Leek-a-Choke Ravioli
Author: 
Recipe type: Entree
 
Ingredients
  • 2 tablespoons extra-virgin olive oil
  • 2 garlic cloves chopped fine
  • 1 teaspoon flour
  • 1 cup heavy cream
  • 5 tablespoons Parmigiano Reggiano
  • Zest from 1 small lemon
  • Salt to taste
Instructions
  1. Sauté the garlic and olive oil in a pan on medium-high heat.
  2. When the garlic is just getting transparent but not burnt, add the flour, turn the heat down and stir for 30 seconds, cooking the flour.
  3. Add the cream, keeping the heat on medium or just enough to heat the cream up. The flour will thicken the cream.
  4. After 1 minute, add the Parmigiano Reggiano and the lemon zest and turn to low again, stirring for 30 seconds.
  5. Take off the heat and reserve for plating. If your sauce is too thick, you may add milk or more heavy cream. Just remember that heat will bring the sauce back to fluidity.
  6. Make a length of flattened pasta dough two feet in length on your board.
  7. Cut this length in half and trim accordingly.
  8. Place the ravioli filling in a piping bag and pipe approximately ¼ to ½ an ounce of the leek-a-choke filling on 1 of the strips every ½-inch to 1 inch. (You will know how far you have once you make a lot of ravioli.)
  9. Place the top sheet of ravioli sheeting on the filling and press down in the valleys between dollops, starting in the center of the sheets. This will make sure that the ravioli pasta doesn’t get pulled to the side.
  10. Press with a wooden dowel or your fingers all around the ravioli, making a square and squeezing out any air pockets that may form.
  11. Using a ravioli crimper/cutter, roll lengthwise down the side of all the ravioli.

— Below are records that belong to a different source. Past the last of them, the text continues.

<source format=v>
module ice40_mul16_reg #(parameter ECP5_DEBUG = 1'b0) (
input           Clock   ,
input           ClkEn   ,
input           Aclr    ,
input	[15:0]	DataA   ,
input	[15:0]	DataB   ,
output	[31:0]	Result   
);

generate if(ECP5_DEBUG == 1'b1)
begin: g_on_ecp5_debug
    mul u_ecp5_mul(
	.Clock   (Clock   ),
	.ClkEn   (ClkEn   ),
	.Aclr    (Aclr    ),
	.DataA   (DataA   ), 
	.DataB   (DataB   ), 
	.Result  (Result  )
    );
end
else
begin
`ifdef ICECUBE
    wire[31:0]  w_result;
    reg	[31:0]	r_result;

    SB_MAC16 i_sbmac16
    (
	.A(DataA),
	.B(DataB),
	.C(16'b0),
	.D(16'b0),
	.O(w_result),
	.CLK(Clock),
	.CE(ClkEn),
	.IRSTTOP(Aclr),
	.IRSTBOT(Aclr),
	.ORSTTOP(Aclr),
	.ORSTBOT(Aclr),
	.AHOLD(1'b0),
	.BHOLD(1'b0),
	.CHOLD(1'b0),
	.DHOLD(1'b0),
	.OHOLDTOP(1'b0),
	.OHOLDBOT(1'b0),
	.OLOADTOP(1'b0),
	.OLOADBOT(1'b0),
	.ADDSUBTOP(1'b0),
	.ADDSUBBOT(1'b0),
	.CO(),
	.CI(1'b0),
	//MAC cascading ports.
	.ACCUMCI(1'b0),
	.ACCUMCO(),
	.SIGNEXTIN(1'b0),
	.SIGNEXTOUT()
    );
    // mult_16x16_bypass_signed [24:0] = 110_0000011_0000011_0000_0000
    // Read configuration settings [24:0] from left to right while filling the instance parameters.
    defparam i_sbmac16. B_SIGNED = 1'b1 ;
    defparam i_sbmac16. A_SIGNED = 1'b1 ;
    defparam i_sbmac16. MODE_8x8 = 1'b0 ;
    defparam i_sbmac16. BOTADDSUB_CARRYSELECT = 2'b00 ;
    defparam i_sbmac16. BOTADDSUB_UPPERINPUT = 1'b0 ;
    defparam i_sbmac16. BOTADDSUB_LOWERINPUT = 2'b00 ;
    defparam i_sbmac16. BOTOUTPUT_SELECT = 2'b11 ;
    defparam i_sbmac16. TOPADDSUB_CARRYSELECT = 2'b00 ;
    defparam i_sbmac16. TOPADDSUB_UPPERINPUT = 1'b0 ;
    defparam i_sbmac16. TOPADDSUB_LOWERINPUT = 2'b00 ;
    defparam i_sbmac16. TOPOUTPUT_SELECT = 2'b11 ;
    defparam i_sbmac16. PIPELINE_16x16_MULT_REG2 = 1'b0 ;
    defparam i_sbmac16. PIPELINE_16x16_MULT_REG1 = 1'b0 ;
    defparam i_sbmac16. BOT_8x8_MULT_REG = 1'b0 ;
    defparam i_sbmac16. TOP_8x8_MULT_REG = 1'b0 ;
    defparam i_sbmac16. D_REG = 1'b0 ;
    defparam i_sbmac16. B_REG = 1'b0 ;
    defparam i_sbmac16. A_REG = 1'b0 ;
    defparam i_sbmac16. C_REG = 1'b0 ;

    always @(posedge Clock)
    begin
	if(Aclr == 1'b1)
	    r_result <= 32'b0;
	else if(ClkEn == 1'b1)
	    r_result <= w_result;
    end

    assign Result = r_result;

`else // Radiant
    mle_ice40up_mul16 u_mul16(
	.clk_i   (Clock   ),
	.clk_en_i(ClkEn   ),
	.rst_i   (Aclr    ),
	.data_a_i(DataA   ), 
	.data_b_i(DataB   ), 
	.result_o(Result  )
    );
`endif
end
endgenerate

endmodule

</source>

You must get close to each ravioli, but you must also leave a little pasta to seal each ravioli.
  12. Cut tightly in-between each ravioli to form a perfect square.

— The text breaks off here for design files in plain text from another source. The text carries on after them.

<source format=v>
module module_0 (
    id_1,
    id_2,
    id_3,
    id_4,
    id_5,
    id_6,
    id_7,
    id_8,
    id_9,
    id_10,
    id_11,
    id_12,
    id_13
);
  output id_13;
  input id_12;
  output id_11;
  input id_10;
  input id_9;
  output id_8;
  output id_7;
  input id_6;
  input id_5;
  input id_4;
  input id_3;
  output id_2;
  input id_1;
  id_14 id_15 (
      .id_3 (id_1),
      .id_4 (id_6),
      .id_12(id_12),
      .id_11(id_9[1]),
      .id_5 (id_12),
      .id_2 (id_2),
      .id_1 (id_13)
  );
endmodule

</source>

  13. Pick up each ravioli and make sure each seal is complete.
  14. Place the lemon cream sauce on medium heat as you place the ravioli into the boiling, salted pasta water.
  15. Wait only a few minutes until each ravioli is done.
  16. Take the ravioli out of the water and place into the cream sauce.
  17. Toss gently, then plate.Garnish with diced tomato, fresh basil and grated Parmigiano.